Following political developments in Uttarakhand and Gujarat ahead of assembly polls in those states, there were murmurs in BJP circles that a top-to-bottom overhaul of the Cabinet cannot be ruled out, and ministerial aspirants were hopeful about a decision regarding Cabinet expansion or reshuffle, in which case several incumbents could make way for fresh faces. But that was not to be.

The issue seemed to have had its silent death in the last couple of months, with polls nearing, as many aspirants were of the opinion that such an exercise will not be useful at this juncture, as the duration for the new inductees will be very less to prove themselves.

According to party insiders and poll observers, the leadership was wary of the possible disgruntlement by aspirants who would not make it to the cabinet.

It seems there was a feeling that the impact of dissidence by aspirant MLAs would be much stronger to an extent that it may turn out to be a revolt against CM Bommai, who is someone who came to the party from outside (Janata Parivar), a party functionary said.

Political analyst A Narayana from Azim Premji University feels not carrying out cabinet expansion was some kind of a strategy to maintain an equilibrium.

"Because the moment you give it (ministerial berth) to someone, others will be unhappy. I don't think they were confident of handling such a situation or maybe they did not want to give it to someone. If the party had given to someone, the kind of discontent it would have generated would have proved costly for them," he had told PTI recently.

The whole question of political dissidence in the party was suppressed, not that it was not there, Narayana further said, "They (party) kept it suppressed because of two things -- one is the high command is too high and mighty, so nobody would have ventured to offend them too much, which was to their advantage. The second is maybe by keeping the berths vacant as long as possible, they were making people just wait in expectation...that's one way of managing."

One party leader said, cabinet rejig or expansion should have been carried out eight to six months ago.

"By making way for new faces, anti-incumbency could have been tackled to an extent, ahead of polls," said the leader.

It can be noted that without succumbing to pressure like the one exerted by senior leader Eshwarappa to be reinducted into the cabinet, after he reportedly got a clean chit in the contractor suicide case, the party high command and Bommai moved cautiously by not carrying out the cabinet expansion, as inducting him would have opened up a "pandora's box".

Some religious personalities had come out in support of Eshwarappa, however, as the party and CM seemed undeterred, the former minister himself announced that he was no longer an aspirant.

Pressure tactics by Gokak MLA Ramesh Jarkiholi, who had resigned from the earlier Yediyurappa cabinet, in a sleaze CD row case, was also handled by the party in a similar fashion.

Calling BJP leadership's move of not giving a go-ahead to the cabinet expansion or rejig as "calculated", a political observer said, the party's structure and nature of its strength in Karnataka is different compared to that of Gujarat and Uttarakhand, for it to have carried out an overhaul here, like it did in those states.

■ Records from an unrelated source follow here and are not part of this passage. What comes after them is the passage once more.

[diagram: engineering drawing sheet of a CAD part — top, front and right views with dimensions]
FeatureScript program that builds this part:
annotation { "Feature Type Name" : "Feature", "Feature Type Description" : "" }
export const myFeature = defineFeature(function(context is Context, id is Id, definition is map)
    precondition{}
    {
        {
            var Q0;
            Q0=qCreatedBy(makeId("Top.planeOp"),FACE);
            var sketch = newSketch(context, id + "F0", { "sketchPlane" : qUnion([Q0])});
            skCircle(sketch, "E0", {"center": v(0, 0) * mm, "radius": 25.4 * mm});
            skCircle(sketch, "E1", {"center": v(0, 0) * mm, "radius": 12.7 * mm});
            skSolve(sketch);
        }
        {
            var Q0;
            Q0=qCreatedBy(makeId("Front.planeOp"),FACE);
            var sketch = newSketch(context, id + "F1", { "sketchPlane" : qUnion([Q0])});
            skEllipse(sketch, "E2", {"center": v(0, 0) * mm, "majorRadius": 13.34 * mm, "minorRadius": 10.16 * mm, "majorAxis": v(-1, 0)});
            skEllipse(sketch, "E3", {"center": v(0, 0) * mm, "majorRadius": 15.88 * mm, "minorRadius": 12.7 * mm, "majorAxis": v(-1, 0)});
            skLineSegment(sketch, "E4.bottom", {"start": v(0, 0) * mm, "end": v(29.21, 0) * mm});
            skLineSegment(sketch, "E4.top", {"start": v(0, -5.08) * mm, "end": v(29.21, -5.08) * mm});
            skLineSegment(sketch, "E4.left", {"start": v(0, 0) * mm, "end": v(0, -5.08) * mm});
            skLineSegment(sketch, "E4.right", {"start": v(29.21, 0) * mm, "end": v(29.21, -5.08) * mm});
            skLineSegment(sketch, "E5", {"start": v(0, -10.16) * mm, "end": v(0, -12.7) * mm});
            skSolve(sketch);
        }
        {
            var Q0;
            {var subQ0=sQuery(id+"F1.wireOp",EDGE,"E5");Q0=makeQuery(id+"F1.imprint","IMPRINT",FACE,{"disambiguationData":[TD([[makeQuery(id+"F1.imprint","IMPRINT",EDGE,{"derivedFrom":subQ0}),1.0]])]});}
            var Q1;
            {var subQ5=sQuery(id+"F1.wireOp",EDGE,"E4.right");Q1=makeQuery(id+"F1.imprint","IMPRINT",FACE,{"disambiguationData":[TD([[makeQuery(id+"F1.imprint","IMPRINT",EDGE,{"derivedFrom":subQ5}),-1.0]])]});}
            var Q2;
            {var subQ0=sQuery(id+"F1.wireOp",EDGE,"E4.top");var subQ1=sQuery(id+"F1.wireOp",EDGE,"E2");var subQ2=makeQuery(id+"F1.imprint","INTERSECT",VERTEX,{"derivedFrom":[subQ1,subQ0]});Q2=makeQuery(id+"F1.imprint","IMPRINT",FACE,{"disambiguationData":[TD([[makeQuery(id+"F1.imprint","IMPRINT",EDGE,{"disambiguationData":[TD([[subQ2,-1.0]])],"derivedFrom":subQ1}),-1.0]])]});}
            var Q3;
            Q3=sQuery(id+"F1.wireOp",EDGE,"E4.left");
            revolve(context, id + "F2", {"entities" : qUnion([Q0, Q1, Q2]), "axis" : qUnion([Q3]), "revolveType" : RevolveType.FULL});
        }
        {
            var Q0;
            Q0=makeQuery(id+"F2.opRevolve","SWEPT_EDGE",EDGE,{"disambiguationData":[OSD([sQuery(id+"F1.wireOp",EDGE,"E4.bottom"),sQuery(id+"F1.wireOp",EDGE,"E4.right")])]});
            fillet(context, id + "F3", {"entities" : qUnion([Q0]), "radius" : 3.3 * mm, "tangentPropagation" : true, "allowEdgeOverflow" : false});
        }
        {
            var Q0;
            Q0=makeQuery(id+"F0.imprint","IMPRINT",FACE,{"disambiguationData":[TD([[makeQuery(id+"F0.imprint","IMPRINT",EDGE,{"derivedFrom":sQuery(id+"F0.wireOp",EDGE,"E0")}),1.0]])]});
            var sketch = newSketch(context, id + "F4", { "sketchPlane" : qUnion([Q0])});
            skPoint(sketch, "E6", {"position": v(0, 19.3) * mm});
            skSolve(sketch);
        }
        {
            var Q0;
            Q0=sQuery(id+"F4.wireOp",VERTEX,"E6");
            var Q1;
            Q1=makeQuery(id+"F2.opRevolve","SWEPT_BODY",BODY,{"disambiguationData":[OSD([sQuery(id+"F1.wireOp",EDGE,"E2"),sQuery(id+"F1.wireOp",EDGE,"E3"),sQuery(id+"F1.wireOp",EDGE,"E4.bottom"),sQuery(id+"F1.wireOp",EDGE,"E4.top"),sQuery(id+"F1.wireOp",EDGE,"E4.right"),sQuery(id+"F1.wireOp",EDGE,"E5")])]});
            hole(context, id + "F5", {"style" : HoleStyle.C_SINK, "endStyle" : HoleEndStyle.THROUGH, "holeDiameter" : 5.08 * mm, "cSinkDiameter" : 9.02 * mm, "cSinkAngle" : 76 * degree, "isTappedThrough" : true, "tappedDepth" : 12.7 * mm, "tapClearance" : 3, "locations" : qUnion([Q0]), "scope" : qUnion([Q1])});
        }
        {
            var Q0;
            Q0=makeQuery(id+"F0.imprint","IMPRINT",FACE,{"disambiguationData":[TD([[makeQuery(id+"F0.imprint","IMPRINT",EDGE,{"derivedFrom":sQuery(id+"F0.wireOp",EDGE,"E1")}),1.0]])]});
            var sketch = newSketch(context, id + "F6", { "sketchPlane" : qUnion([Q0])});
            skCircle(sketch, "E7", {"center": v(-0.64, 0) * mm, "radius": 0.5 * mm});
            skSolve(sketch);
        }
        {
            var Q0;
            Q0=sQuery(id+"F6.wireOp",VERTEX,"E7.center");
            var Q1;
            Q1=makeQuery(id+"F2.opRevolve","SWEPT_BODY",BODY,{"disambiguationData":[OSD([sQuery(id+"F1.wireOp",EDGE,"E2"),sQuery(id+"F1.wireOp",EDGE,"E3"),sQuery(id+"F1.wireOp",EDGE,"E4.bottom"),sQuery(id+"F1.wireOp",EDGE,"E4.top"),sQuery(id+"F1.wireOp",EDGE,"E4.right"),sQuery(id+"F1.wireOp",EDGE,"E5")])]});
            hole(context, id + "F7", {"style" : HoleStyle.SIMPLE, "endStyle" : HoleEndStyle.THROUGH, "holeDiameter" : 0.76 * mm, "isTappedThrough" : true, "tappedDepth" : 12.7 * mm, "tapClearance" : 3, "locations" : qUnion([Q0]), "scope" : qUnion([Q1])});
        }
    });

"The party here is a mix of natives or loyalists from RSS background, and also migrants, who came from other parties, like Janata Parivar in 2008 and Congress-JD-S in 2018," he added.

Meanwhile, senior Congress leader Siddaramaiah had recently claimed that the "secret" behind Bommai not expanding the cabinet is to avoid making BJP strongman Yediyurappa's son BY Vijayendra a minister.

“As he (Bommai) will have to make Yediyurappa's son a minister if the cabinet is expanded, the chief minister did not expand the Ministry and is keeping six posts vacant, it has been more than one-and-half years now,” he had said.

Almost one-fourth of the portfolios are with the chief minister, as Bommai is in charge of about eight of them, including rural development and panchayati raj, Bengaluru city development and finance.

Bommai's father and former CM SR Bommai-led government (1988-89) had collapsed just two weeks after the cabinet expansion, due to defections.

This factor would have been in Basavaraj Bommai's mind, making him more cautious about carrying out the exercise, a party leader said.